Then, we analyzed all the nine datasets. After preprocessing the data, only 676 out of the 4436 genes remained. These genes included 161 and 234 true and false upregulated genes and 195 and 206 true and false downregulated genes, respectively. We selected two out of the six “good” datasets (15 cases in total). For the remaining four “good” datasets and the three “bad” datasets, we permuted the sample labels for each dataset, so that we expect no DE genes in these seven datasets. In other words, our test data represent an incomplete association where only two out of nine datasets include DE genes. We repeated the test for the 15 possible data combinations for both up and downregulation cases comprising 30 instances in total. The performance of the meta-analysis methods was analyzed by comparing the 30 AUCs, TPRs, and true FDRs between methods (Fig. 4).

Figure 4
figure 4

Microarray simulation results. Area under the ROC curves (AUCs) of ten meta-analysis methods were compared. The sample labels of seven out of the nine studies were permuted to make unassociated studies. roP was tested for three r parameters, 2, 4, and 6 denoted as (roP_2, roP_4, and roP_6, respectively).

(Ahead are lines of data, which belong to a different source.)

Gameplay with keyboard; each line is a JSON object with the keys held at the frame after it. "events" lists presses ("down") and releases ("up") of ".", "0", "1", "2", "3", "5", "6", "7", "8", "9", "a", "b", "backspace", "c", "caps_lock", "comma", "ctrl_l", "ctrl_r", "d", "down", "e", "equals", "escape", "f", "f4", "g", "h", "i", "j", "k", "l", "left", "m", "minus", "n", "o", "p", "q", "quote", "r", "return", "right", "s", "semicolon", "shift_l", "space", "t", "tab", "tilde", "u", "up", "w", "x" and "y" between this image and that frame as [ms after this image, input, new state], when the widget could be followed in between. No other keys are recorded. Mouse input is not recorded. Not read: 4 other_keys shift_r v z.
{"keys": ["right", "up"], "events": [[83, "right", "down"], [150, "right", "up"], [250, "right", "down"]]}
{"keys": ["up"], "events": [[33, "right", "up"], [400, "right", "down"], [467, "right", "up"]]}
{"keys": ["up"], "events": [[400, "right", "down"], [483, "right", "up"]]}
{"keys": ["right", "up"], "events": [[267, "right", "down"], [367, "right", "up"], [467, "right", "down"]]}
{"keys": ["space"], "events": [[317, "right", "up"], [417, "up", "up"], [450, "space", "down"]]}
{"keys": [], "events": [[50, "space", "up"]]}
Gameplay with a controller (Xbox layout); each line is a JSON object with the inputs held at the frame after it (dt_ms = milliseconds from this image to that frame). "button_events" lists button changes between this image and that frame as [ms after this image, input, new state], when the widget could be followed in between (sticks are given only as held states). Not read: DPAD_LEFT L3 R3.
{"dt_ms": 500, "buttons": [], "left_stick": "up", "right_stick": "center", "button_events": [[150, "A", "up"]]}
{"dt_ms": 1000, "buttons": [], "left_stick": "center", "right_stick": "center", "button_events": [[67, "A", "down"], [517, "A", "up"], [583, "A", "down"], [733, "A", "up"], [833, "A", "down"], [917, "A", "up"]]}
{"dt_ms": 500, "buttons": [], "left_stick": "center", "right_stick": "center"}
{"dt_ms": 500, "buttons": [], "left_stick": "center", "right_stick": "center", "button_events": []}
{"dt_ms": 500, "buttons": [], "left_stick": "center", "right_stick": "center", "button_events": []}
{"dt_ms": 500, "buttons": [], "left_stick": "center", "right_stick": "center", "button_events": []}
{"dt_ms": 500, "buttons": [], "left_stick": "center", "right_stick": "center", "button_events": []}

We also analyzed the nine original datasets and compared the biological relevance of the meta-analysis results. Because all the REM DE genes were included in the FEM DE genes and Fisher and wFisher DE genes were similar to each other, we compared the results of only three meta-analysis methods (ordmeta, wFisher, and FEM) for simplicity. We downloaded the genes that belonged to the “Malignant neoplasm of prostate geneset” (C0376358) from DisGeNET database26, and used them as gold standard genes. The biological relevance of DE genes (FDR q-value < 0.01) was assessed by the enrichment (hypergeometric distribution) p-value and corresponding odds ratio (OR) of gold standard genes within DE genes as follows:

$${\text{Enrichment}}\;p{\text{ - value}} = 1 - \mathop \sum \limits_{i = 0}^{O - 1} \frac{{\left( {\begin{array}{*{20}c} G \\ i \\ \end{array} } \right)\left( {\begin{array}{*{20}c} {N - G} \\ {D - i} \\ \end{array} } \right)}}{{\left( {\begin{array}{*{20}c} N \\ D \\ \end{array} } \right)}}$$
$${\text{OR}} = \frac{{\left( {G \cap D} \right)}}{D}/\frac{G}{N}$$

where N is the total number of genes, D is the number of DE genes, and G is the number of gold standard genes. We used 635 genes (out of 676) that belonged to HUGO Gene Nomenclature Committee genes used in DisGeNET database to assess the biological relevance (Table 2).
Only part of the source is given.